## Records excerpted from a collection
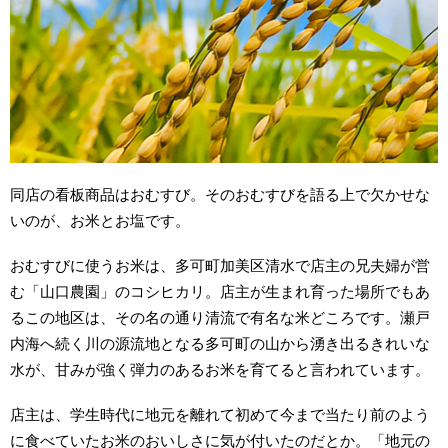
同店の看板商品はおむすび。そのおむすびを語る上で欠かせな
いのが、お米とお塩です。
おむすびに使うお米は、多可町加美区清水で店主の兄夫婦が営
む「山口農園」のコシヒカリ。店主が生まれ育った場所でもあ
るこの地区は、その名の通り清流で有名な米どころです。瀬戸
内海へ続く川の源流地となる多可町の山から湧き出るきれいな
水が、甘みが強く弾力のあるお米を育てると言われています。
店主は、学生時代に地元を離れて初めて今まで当たり前のよう
に食べていたお米のおいしさに気が付いたのだとか。「地元の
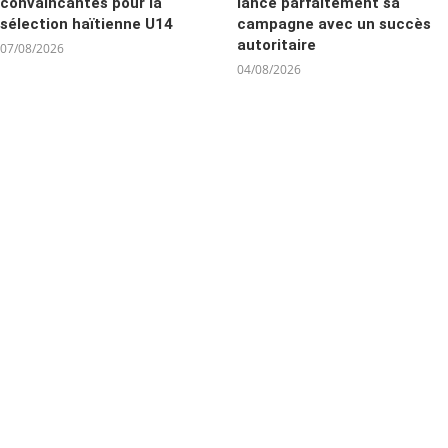
convaincantes pour la
lance parfaitement sa
sélection haïtienne U14
campagne avec un succès
autoritaire
07/08/2026
04/08/2026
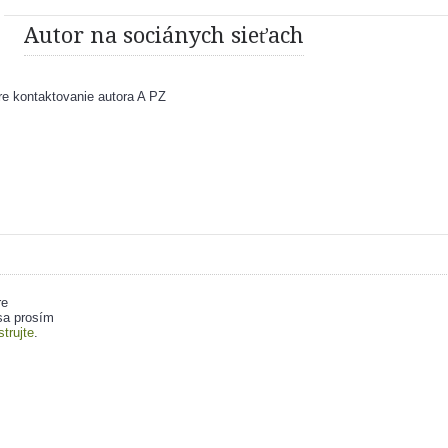
Autor na sociánych sieťach
e kontaktovanie autora A PZ
re
sa prosím
strujte
.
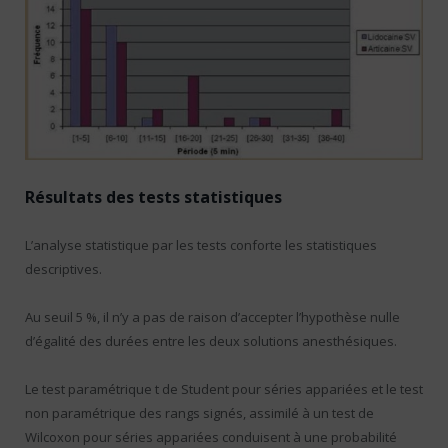
Résultats des tests statistiques
L’analyse statistique par les tests conforte les statistiques
descriptives.
Au seuil 5 %, il n’y a pas de raison d’accepter l’hypothèse nulle
d’égalité des durées entre les deux solutions anesthésiques.
Le test paramétrique t de Student pour séries appariées et le test
non paramétrique des rangs signés, assimilé à un test de
Wilcoxon pour séries appariées conduisent à une probabilité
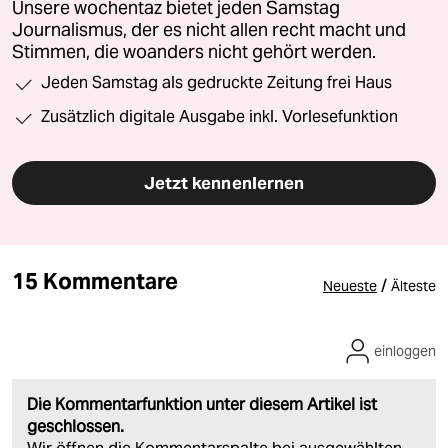
Unsere wochentaz bietet jeden Samstag
Journalismus, der es nicht allen recht macht und
Stimmen, die woanders nicht gehört werden.
Jeden Samstag als gedruckte Zeitung frei Haus
Zusätzlich digitale Ausgabe inkl. Vorlesefunktion
Jetzt kennenlernen
15 Kommentare
/
Neueste
Älteste
einloggen
Die Kommentarfunktion unter diesem Artikel ist
geschlossen.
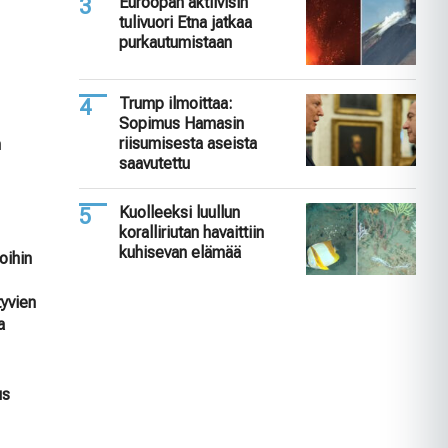
Euroopan aktiivisin
tulivuori Etna jatkaa
purkautumistaan
Trump ilmoittaa:
Sopimus Hamasin
riisumisesta aseista
n
saavutettu
Kuolleeksi luullun
koralliriutan havaittiin
kuhisevan elämää
oihin
tyvien
a
us
n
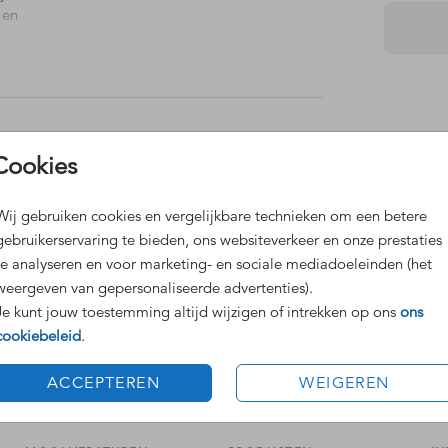
 en
ok
contact
Dit 
Cookies
Grat
Voor
Wij gebruiken cookies en vergelijkbare technieken om een betere
gebruikerservaring te bieden, ons websiteverkeer en onze prestaties
te analyseren en voor marketing- en sociale mediadoeleinden (het
weergeven van gepersonaliseerde advertenties).
Je kunt jouw toestemming altijd wijzigen of intrekken op ons
ons
cookiebeleid
.
Formaten
ACCEPTEREN
WEIGEREN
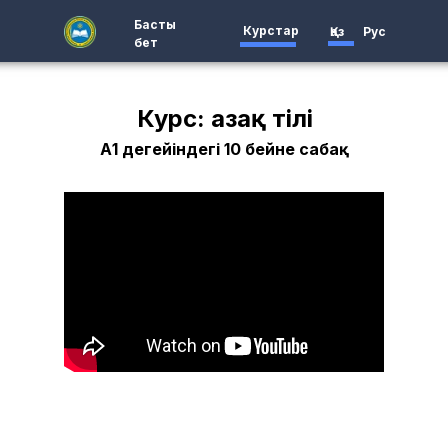
Басты
Курстар
Қаз
Рус
бет
Курс: Қазақ тілі
А1 деңгейіндегі 10 бейне сабақ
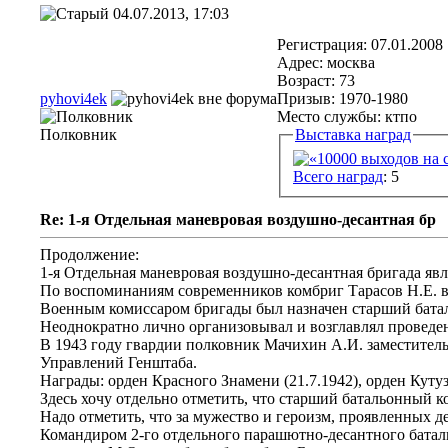
04.07.2013, 17:03
Регистрация: 07.01.2008
Адрес: москва
Возраст: 73
pyhovi4ek
Призыв: 1970-1980
Место службы: ктпо
Полковник
Выставка наград
Всего наград
: 5
Re: 1-я Отдельная маневровая воздушно-десантная бр
Продолжение:
1-я Отдельная маневровая воздушно-десантная бригада я
По воспоминаниям современников комбриг Тарасов Н.Е. вс
Военным комиссаром бригады был назначен старший баталь
Неоднократно лично организовывал и возглавлял проведен
В 1943 году гвардии полковник Мачихин А.И. заместитель
Управлений Генштаба.
Награды: орден Красного Знамени (21.7.1942), орден Кутузо
Здесь хочу отдельно отметить, что старший батальонный 
Надо отметить, что за мужество и героизм, проявленных
Командиром 2-го отдельного парашютно-десантного баталь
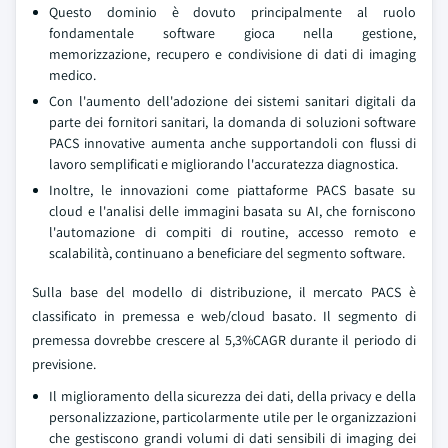
Questo dominio è dovuto principalmente al ruolo
fondamentale software gioca nella gestione,
memorizzazione, recupero e condivisione di dati di imaging
medico.
Con l'aumento dell'adozione dei sistemi sanitari digitali da
parte dei fornitori sanitari, la domanda di soluzioni software
PACS innovative aumenta anche supportandoli con flussi di
lavoro semplificati e migliorando l'accuratezza diagnostica.
Inoltre, le innovazioni come piattaforme PACS basate su
cloud e l'analisi delle immagini basata su AI, che forniscono
l'automazione di compiti di routine, accesso remoto e
scalabilità, continuano a beneficiare del segmento software.
Sulla base del modello di distribuzione, il mercato PACS è
classificato in premessa e web/cloud basato. Il segmento di
premessa dovrebbe crescere al 5,3%CAGR durante il periodo di
previsione.
Il miglioramento della sicurezza dei dati, della privacy e della
personalizzazione, particolarmente utile per le organizzazioni
che gestiscono grandi volumi di dati sensibili di imaging dei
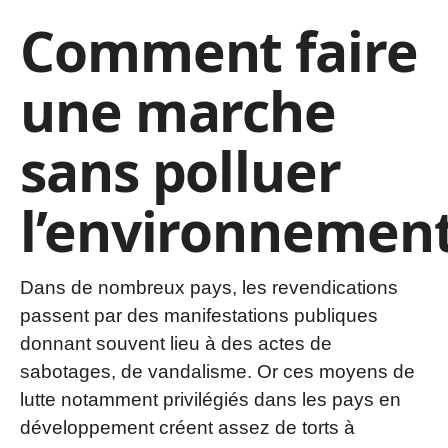
Comment faire
une marche
sans polluer
l’environnement
Dans de nombreux pays, les revendications
passent par des manifestations publiques
donnant souvent lieu à des actes de
sabotages, de vandalisme. Or ces moyens de
lutte notamment privilégiés dans les pays en
développement créent assez de torts à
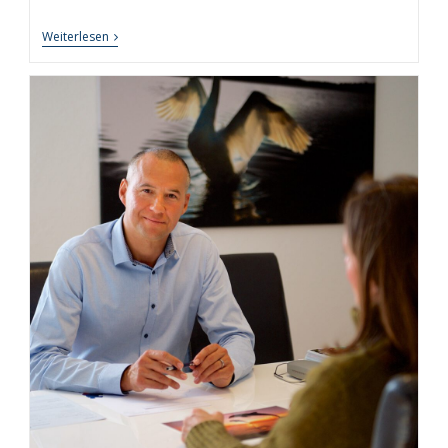
8
Weiterlesen
Wege
Des
Konstruktiven
Umgangs
Mit
Scheitern
Und
Misserfolgen
In
Leben
Und
Beruf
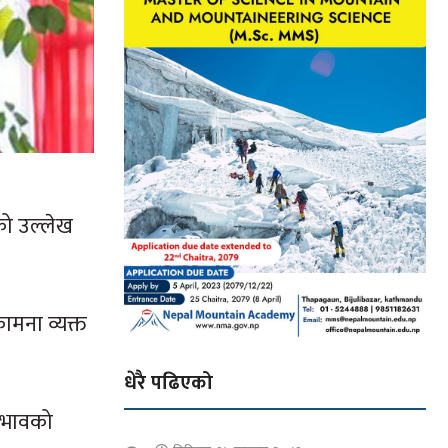
को उल्लेख
ामना व्यक्त
धेरै पढिएको
व भावको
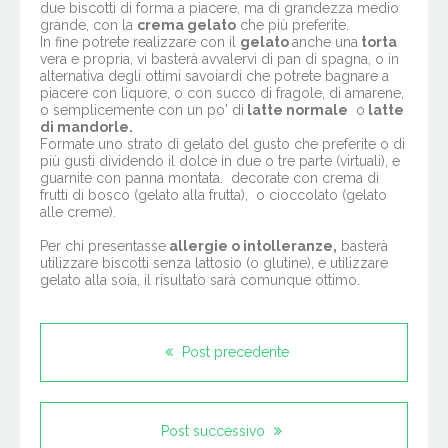
due biscotti di forma a piacere, ma di grandezza medio
grande, con la
crema gelato
che più preferite.
In fine potrete realizzare con il
gelato
anche una
torta
vera e propria, vi basterà avvalervi di pan di spagna, o in
alternativa degli ottimi savoiardi che potrete bagnare a
piacere con liquore, o con succo di fragole, di amarene,
o semplicemente con un po' di
latte normale
o
latte
di mandorle.
Formate uno strato di gelato del gusto che preferite o di
più gusti dividendo il dolce in due o tre parte (virtuali), e
guarnite con panna montata. decorate con crema di
frutti di bosco (gelato alla frutta), o cioccolato (gelato
alle creme).
Per chi presentasse
allergie o intolleranze,
basterà
utilizzare biscotti senza lattosio (o glutine), e utilizzare
gelato alla soia, il risultato sarà comunque ottimo.
Post precedente
Post successivo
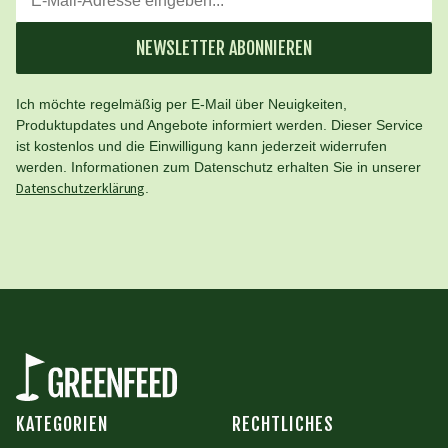
NEWSLETTER ABONNIEREN
Ich möchte regelmäßig per E-Mail über Neuigkeiten,
Produktupdates und Angebote informiert werden. Dieser Service
ist kostenlos und die Einwilligung kann jederzeit widerrufen
werden. Informationen zum Datenschutz erhalten Sie in unserer
Datenschutzerklärung
.
KATEGORIEN
RECHTLICHES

## WHAT IS BEING ASKED
From the records above, extract the lines from the one holding "Je kunt jouw" through the one holding "Re: 1-я Отдельная", word for word; omit the pictures.

## REPLY TO THE TASK
Je kunt jouw toestemming altijd wijzigen of intrekken op ons
ons
cookiebeleid
.
Formaten
ACCEPTEREN
WEIGEREN
Басты
Курстар
Қаз
Рус
бет
Курс: Қазақ тілі
А1 деңгейіндегі 10 бейне сабақ
04.07.2013, 17:03
Регистрация: 07.01.2008
Адрес: москва
Возраст: 73
pyhovi4ek
Призыв: 1970-1980
Место службы: ктпо
Полковник
Выставка наград
Всего наград
: 5
Re: 1-я Отдельная маневровая воздушно-десантная бр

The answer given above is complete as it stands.